━━━ Material shown

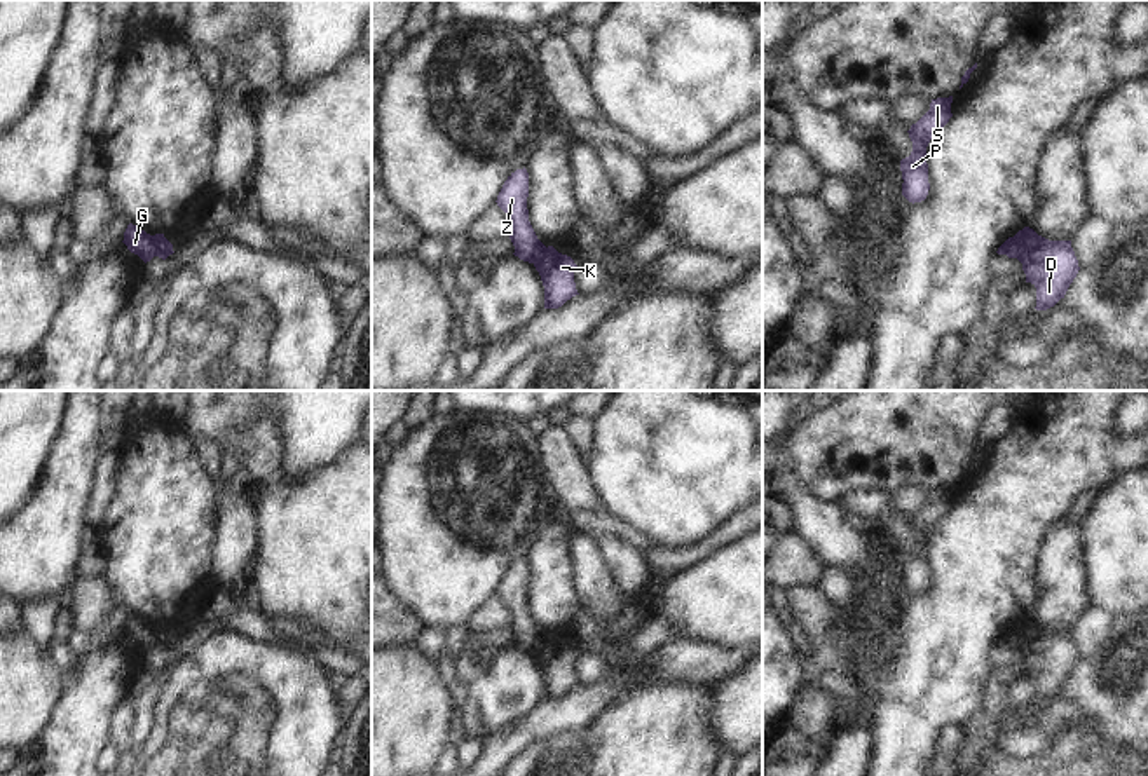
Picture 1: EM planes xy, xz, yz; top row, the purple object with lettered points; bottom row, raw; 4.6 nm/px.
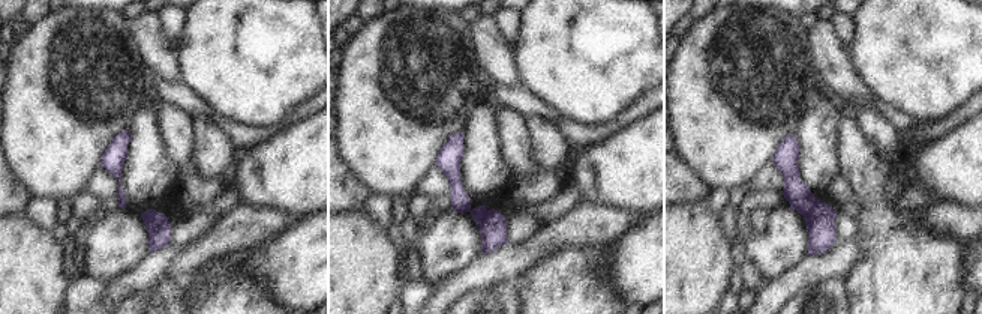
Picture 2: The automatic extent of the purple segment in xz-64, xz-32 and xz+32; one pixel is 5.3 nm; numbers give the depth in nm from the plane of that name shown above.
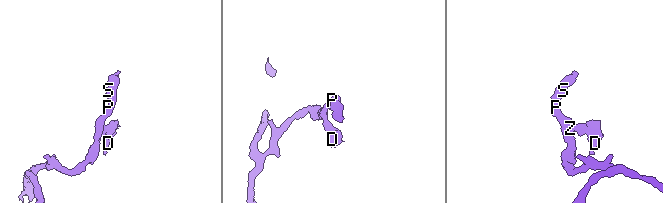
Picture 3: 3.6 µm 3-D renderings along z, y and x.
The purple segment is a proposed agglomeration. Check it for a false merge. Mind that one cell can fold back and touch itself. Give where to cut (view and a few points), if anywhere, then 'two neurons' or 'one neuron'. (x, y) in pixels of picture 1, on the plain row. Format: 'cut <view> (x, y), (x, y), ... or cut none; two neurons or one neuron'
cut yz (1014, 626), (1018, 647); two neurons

━━━━━━
━━━ Material shown

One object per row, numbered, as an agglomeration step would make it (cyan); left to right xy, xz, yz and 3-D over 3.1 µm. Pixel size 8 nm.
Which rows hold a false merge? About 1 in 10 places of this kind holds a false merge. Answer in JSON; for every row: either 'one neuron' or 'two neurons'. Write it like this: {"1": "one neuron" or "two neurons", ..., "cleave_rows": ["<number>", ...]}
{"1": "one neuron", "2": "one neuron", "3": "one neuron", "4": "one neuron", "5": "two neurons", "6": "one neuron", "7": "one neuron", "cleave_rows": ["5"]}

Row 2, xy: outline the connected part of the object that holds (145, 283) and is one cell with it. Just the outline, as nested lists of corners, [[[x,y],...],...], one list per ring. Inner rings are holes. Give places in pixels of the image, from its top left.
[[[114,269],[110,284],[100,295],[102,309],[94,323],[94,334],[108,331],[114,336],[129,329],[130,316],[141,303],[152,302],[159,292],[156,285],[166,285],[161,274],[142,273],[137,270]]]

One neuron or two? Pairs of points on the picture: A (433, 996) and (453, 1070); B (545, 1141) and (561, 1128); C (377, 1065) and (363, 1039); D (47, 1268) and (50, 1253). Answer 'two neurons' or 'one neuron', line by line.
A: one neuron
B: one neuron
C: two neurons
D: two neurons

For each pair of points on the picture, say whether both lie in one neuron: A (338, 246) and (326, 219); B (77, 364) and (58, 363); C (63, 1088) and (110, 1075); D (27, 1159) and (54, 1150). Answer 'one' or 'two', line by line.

━━━━━━

Work required:
Only the lines above starting with the one with "One neuron or" and going through the one with "For each pair" are to be copied, word for word and with both ends kept.

Final answer:
One neuron or two? Pairs of points on the picture: A (433, 996) and (453, 1070); B (545, 1141) and (561, 1128); C (377, 1065) and (363, 1039); D (47, 1268) and (50, 1253). Answer 'two neurons' or 'one neuron', line by line.
A: one neuron
B: one neuron
C: two neurons
D: two neurons

For each pair of points on the picture, say whether both lie in one neuron: A (338, 246) and (326, 219); B (77, 364) and (58, 363); C (63, 1088) and (110, 1075); D (27, 1159) and (54, 1150). Answer 'one' or 'two', line by line.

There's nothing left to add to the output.